Essentially, for Internet end-users to be able to enjoy lower prices, you need a high density of ISPs to minimise transit costs; you need the presence of key IXPs, like France-IX, to reduce transit costs even further through peering agreements whereby IXP members freely interconnect to exchange Internet traffic; and you need new and diverse subsea routes to contribute to make the Internet more accessible and affordable around the globe. Marseille has it all.
Marseille, from a network hop to a hub
Marseille’s success is about more than its position as a digital gateway between the EMEA regions. With the arrival of leading content and cloud platforms, Marseille has transformed beyond being a strategic location for traffic exchange into a top ten global content-hub where carriers, digital media and cloud operators store and create content destined for consumption in multiple markets.

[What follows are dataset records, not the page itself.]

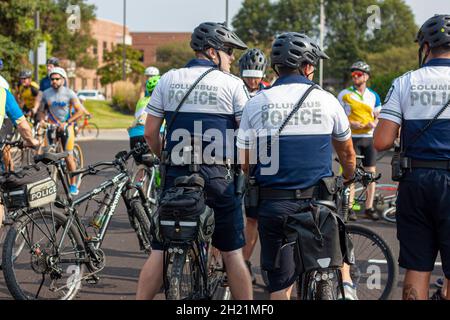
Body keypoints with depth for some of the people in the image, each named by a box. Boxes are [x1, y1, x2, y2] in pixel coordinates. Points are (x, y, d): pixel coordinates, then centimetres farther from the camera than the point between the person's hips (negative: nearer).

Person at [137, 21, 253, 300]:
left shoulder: (169, 80, 6)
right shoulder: (232, 84, -3)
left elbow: (150, 133, 5)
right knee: (232, 252, 8)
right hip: (219, 177, -3)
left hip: (176, 176, 3)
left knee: (160, 251, 7)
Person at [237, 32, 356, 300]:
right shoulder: (326, 100, 1)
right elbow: (347, 154, 15)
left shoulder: (256, 104, 1)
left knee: (280, 286, 7)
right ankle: (345, 285, 9)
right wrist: (348, 181, 34)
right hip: (318, 200, 0)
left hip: (273, 204, 1)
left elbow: (245, 164, 3)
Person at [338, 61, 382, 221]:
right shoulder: (344, 94, 0)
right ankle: (349, 208, 3)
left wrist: (374, 123, -10)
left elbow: (378, 117, 13)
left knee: (371, 173, 3)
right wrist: (350, 124, -16)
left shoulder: (374, 96, 9)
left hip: (369, 138, 3)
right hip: (352, 138, -3)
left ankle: (369, 207, 11)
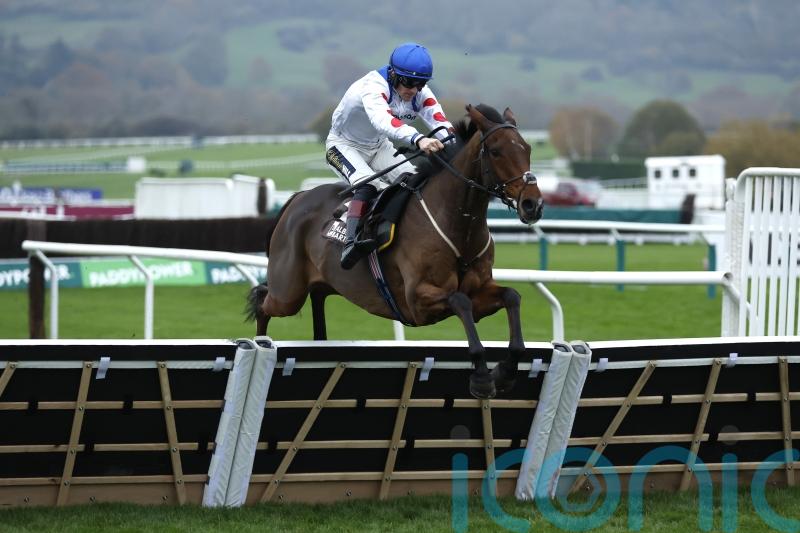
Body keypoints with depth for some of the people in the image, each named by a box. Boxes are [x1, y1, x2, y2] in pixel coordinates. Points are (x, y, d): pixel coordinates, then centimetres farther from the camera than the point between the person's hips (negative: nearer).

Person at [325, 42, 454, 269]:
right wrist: (418, 139, -72)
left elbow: (440, 122, -27)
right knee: (368, 184, -32)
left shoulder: (420, 94, -12)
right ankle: (350, 243, -42)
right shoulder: (373, 87, -34)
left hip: (379, 147, 7)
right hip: (344, 145, -7)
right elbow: (383, 120, -54)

A look at PeeringDB, the public database where networks and data centres register their presence in a city, reveals that Interxion MRS1 and MRS2 are the home of content delivery networks (CDNs), cloud and content platforms, including Amazon Web Services, ebay, Google, Yahoo, Twitch, Microsoft Azure, Akamai, Arkena, Cloudflare, Limelight and Verizon Digital Media Services. In terms of total traffic flows, Marseille currently experiences 32Tbps but anticipates over 120Tbps in the near future. Public peering is expected to grow from 140Gbps to more than 4Tbps and the number of networks present, today over 150 of them, is predicted to increase to over 200, helping digital media traffic share to surge from 10% to around 60 to 70%. This data paints a convincing picture of Marseille as an Internet success story for the 21st century.